JAKARTA, GRESNEWS.COM - Partai Golkar tetap akan menunggu hasil penetapan status terdakwa untuk memberhentikan Gubernur Banten Ratu Atut Chosiyah dari kepengurusan dan kader partai. Meski Komisi Pemberantasan Korupsi (KPK) diketahui telah menetapkan kasus tambahan terhadap Atut dalam kasus pemerasan.

Ketua DPP Partai Golongan Karya Hajriyanto Thohari mengatakan pihaknya tetap menghargai upaya penyidikan yang dilakukan oleh KPK. Sehingga untuk memberhentikannya dari kepengurusan Partai Golkar akan menunggu hasil penetapan terdakwa dari pengadilan. "Terhadap langkah-langkang yang dilakukan KPK kita tidak akan memberikan penilaian-penilaian, termasuk pasal-pasal apa yang akan dituduhkan.

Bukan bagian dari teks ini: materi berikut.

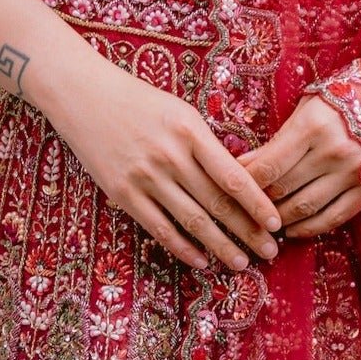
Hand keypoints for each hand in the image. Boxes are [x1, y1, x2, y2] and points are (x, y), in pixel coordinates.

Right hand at [43, 55, 282, 271]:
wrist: (83, 96)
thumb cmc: (138, 101)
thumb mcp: (180, 112)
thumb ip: (206, 145)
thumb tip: (238, 182)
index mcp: (190, 132)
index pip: (234, 177)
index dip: (259, 205)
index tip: (277, 223)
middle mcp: (170, 156)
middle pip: (218, 204)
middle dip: (249, 231)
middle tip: (270, 252)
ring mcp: (145, 177)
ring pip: (192, 222)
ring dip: (221, 246)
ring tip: (242, 264)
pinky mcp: (123, 193)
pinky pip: (159, 229)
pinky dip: (183, 248)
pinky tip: (201, 261)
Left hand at [241, 93, 360, 239]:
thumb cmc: (338, 104)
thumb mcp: (305, 111)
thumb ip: (276, 141)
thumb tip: (240, 166)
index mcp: (314, 126)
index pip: (269, 165)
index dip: (246, 182)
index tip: (232, 188)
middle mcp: (334, 151)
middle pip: (283, 188)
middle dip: (259, 201)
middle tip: (243, 208)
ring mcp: (353, 174)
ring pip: (304, 207)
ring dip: (280, 218)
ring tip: (265, 220)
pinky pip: (333, 217)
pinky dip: (309, 228)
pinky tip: (292, 230)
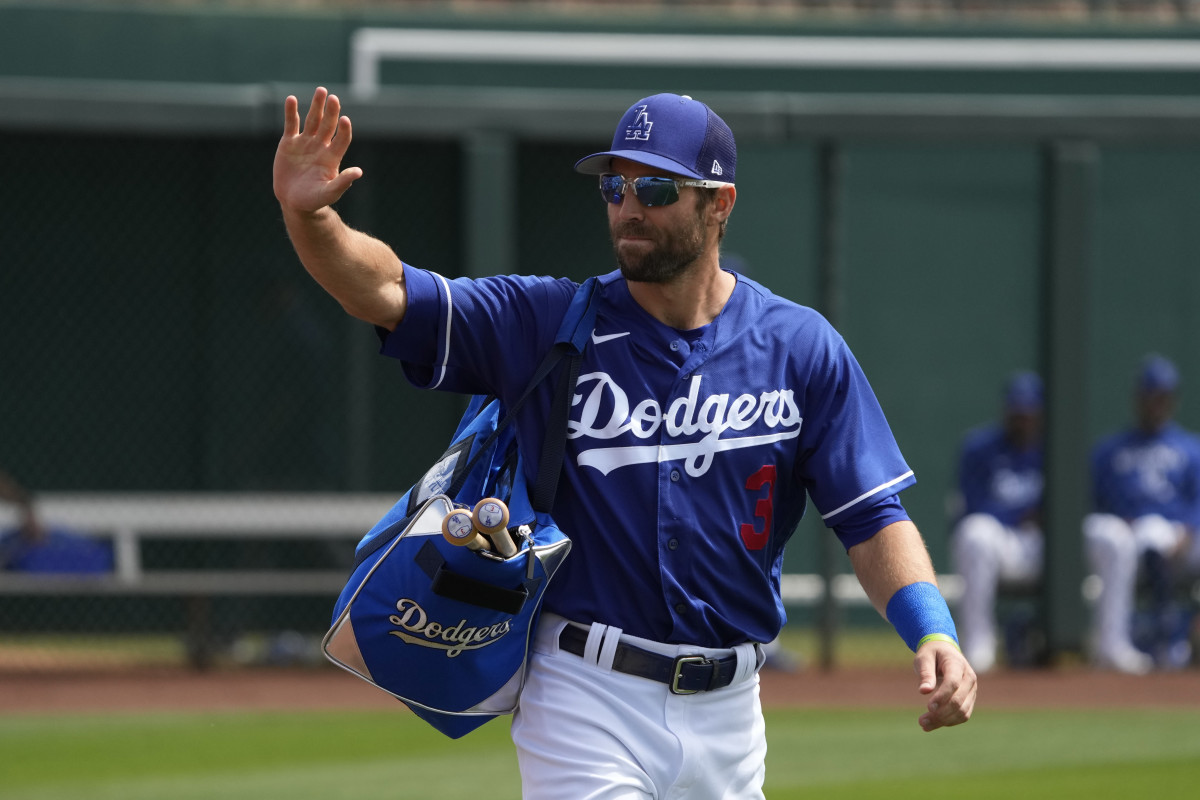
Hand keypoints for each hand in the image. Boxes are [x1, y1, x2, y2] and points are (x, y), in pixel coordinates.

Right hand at [273, 87, 363, 213]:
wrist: (294, 201)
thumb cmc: (314, 200)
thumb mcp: (328, 193)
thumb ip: (342, 182)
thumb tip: (359, 172)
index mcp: (332, 157)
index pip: (342, 139)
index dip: (344, 130)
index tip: (345, 119)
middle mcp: (321, 146)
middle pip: (328, 125)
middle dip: (331, 112)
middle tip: (333, 98)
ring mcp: (305, 142)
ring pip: (312, 120)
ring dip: (316, 106)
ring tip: (321, 91)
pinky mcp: (289, 142)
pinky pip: (291, 124)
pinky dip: (291, 112)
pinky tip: (291, 99)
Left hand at [914, 640, 975, 731]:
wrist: (944, 651)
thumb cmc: (932, 654)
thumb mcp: (924, 658)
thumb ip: (925, 673)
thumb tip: (924, 691)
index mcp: (958, 664)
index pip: (953, 683)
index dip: (942, 696)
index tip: (928, 707)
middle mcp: (969, 678)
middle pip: (958, 700)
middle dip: (940, 713)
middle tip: (921, 721)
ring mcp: (972, 690)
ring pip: (962, 711)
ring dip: (944, 721)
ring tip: (924, 725)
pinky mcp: (970, 699)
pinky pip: (963, 715)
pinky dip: (949, 722)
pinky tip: (933, 724)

Itu semua menjadi kewenangan KPK dan kita menghormatinya," kata Hajriyanto kepada Gresnews.com pada Rabu (15/1).

Hajriyanto menambahkan pemberhentian status kader partai di eksekutif dalam peraturan perundang-undangan merupakan kewenangan KPK. Dikatakan, hal itu berbeda bila yang terkena masalah adalah kader partai yang berada di lembaga legislatif. Bila dalam lembaga legislatif ada seorang kader yang terjerat kasus, meski hanya soal pelanggaran etika maka partai dapat langsung memberhentikan. "Hal itu berbeda bila kader tersebut berada di lembaga eksekutif," katanya.

Menanggapi soal penambahan status tersangka kepada Gubernur Banten ratu Atut itu Anggota Komisi X DPR RI dari Fraksi Demokrasi Indonesia Perjuangan yang berasal dari Dapil Banten, Dedi Gumelar menilai penetapan kasus oleh KPK pada seseorang itu tidak main-main. Menurutnya bila KPK sudah menyatakan kepada media artinya kasus itu memang sudah cukup bukti.

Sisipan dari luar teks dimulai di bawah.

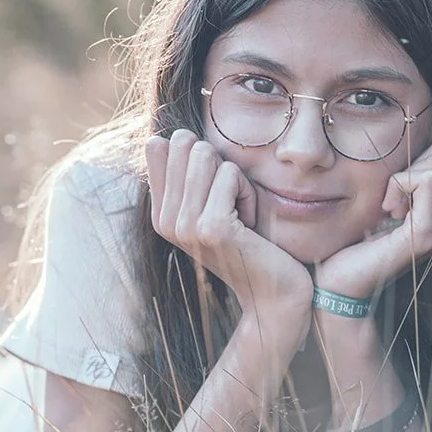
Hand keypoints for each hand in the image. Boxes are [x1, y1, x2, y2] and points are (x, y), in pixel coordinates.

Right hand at [145, 130, 312, 332]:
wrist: (272, 295)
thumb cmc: (251, 245)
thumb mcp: (212, 206)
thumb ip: (188, 175)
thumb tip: (167, 136)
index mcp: (160, 213)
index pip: (158, 146)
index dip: (198, 157)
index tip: (213, 195)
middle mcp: (164, 220)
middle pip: (183, 143)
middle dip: (217, 164)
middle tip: (230, 203)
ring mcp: (185, 225)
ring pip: (206, 155)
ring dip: (235, 179)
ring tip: (240, 214)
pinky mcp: (212, 228)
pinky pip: (231, 174)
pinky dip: (249, 192)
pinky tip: (250, 224)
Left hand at [313, 137, 431, 300]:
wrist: (344, 280)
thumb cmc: (363, 237)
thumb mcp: (396, 197)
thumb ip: (418, 173)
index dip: (430, 152)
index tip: (405, 183)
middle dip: (418, 160)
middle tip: (395, 194)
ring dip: (406, 174)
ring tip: (391, 204)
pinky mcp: (426, 234)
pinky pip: (426, 180)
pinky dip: (399, 183)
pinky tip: (387, 207)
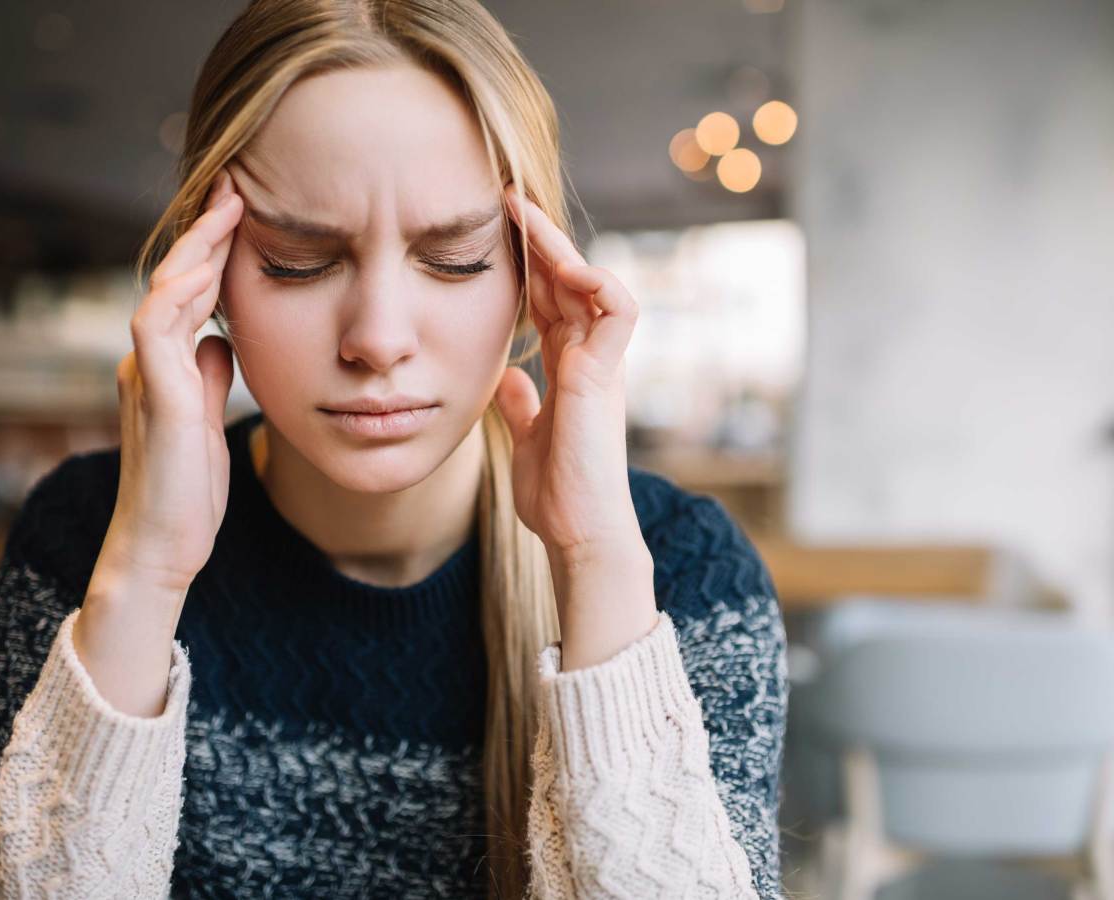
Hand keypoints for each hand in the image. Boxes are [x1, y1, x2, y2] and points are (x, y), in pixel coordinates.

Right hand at [101, 167, 242, 594]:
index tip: (245, 212)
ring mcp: (147, 376)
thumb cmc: (188, 491)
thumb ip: (209, 378)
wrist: (164, 546)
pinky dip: (178, 295)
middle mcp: (149, 362)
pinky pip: (156, 329)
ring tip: (226, 209)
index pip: (189, 293)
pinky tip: (204, 269)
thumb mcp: (208, 420)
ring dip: (195, 249)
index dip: (213, 252)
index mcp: (166, 366)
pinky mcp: (156, 397)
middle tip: (235, 186)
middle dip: (205, 233)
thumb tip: (220, 341)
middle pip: (175, 280)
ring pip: (164, 293)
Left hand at [492, 184, 643, 567]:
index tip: (496, 232)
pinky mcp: (608, 375)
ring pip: (592, 285)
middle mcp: (590, 359)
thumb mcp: (527, 438)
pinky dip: (600, 283)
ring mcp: (602, 364)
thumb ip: (522, 407)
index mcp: (570, 368)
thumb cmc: (558, 493)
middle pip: (568, 282)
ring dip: (562, 248)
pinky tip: (567, 267)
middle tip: (505, 199)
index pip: (551, 301)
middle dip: (540, 239)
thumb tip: (508, 381)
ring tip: (526, 216)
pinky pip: (620, 312)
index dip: (529, 265)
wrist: (579, 531)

Dedi yang akrap dipanggin Miing Bagito ini mengungkapkan kasus korupsi yang terjadi di Banten memang sudah menjadi rahasia umum. Menurutnya, banyak pihak yang mengetahui hal itu namun tidak ada yang berani mengungkapkan karena takut. "Kalau korupsi di Banten itu kan seperti gas, tercium baunya tapi gak ada yang mau ngomong," kata Dedi kepada Gresnews.com pada Rabu (19/1).

KPK telah  menetapkan kasus tambahan kepada Atut dengan kasus pemerasan. Sebelumnya Ratu Atut telah ditetapkan oleh KPK dengan kasus suap Pilkada Lebak dan penyelenggaraan proyek alat-alat kesehatan di kota Tangerang Selatan. Dalam kasus barunya itu Atut diduga telah melakukan pemerasan kepada para bawahannya di Dinas Kesehatan. Pemerasan itu dilakukan dengan ancaman pencopotan dari jabatannya. Penetapan pasal pemerasan itu snediri merupakan hasil pengembangan penyidikan atas kasus dugaan korupsi pengadaan alat kesehatan di Pemprov Banten pada 2011-2013.

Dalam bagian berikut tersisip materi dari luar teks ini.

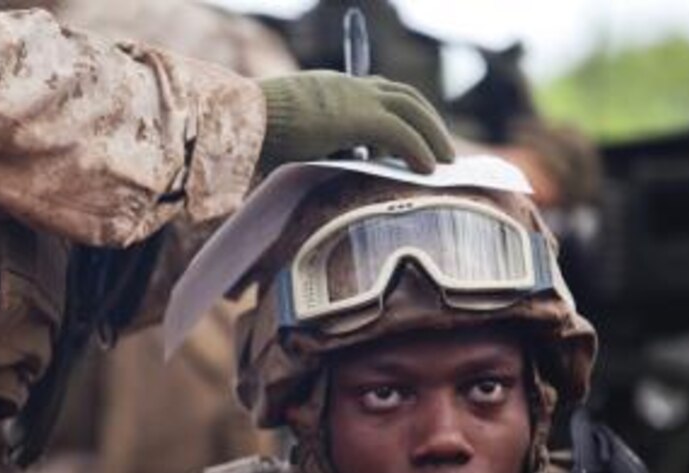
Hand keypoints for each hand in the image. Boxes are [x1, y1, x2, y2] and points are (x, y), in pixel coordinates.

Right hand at [257, 71, 454, 173]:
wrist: (244, 120)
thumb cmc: (258, 135)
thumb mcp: (297, 138)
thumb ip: (323, 146)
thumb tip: (340, 168)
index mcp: (334, 88)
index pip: (379, 92)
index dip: (403, 111)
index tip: (416, 132)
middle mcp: (350, 86)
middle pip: (404, 96)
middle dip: (428, 120)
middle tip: (441, 148)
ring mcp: (356, 98)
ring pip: (411, 110)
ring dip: (433, 135)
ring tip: (444, 161)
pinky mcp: (359, 117)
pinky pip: (401, 134)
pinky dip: (419, 150)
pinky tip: (429, 169)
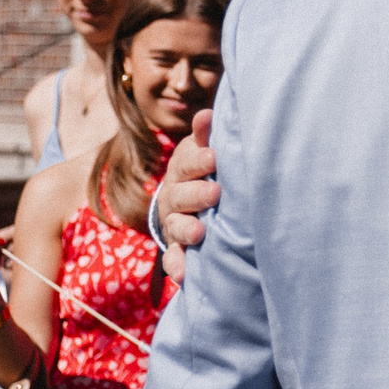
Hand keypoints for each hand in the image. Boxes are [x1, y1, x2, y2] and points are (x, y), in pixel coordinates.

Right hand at [158, 109, 220, 279]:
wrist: (187, 205)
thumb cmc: (203, 172)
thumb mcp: (203, 151)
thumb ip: (206, 136)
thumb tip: (207, 114)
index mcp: (183, 171)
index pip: (185, 163)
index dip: (198, 160)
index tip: (213, 157)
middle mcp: (175, 198)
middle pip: (181, 195)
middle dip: (196, 194)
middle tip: (215, 193)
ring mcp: (174, 224)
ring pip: (176, 227)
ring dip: (186, 230)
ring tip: (200, 233)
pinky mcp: (177, 248)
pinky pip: (173, 259)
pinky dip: (178, 266)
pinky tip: (186, 275)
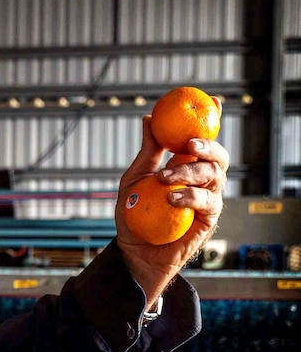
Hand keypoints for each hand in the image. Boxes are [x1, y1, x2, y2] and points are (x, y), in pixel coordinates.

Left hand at [115, 102, 229, 305]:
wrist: (133, 250)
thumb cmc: (135, 214)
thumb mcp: (134, 179)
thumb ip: (147, 152)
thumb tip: (149, 118)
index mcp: (186, 166)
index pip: (202, 140)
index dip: (211, 120)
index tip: (211, 101)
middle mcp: (202, 181)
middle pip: (218, 156)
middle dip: (208, 146)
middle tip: (189, 144)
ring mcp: (208, 200)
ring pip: (214, 177)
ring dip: (190, 172)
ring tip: (165, 177)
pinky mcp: (208, 221)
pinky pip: (207, 203)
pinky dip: (189, 196)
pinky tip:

Dengan kasus baru ini Gubernur Banten itu dapat dijerat dengan Pasal 12 Huruf e atau Pasal 12 huruf a atau Pasal 12 huruf b atau Pasal 5 ayat 2 atau Pasal 11 UU Nomor 31 Tahun 1999 sebagaimana telah diubah dengan UU Nomor 20 Tahun 2001 tentang Pemberantasan Tindak Pidana Korupsi juncto Pasal 55 Ayat 1 Kesatu KUHP. Pasal 12 Huruf e UU Tipikor mengatur tentang pegawai negeri yang melakukan pemerasan dengan ancaman hukuman penjara maksimal seumur hidup. Sehingga kini Ratu Atut telah disangka dengan tiga kasus yang berbeda.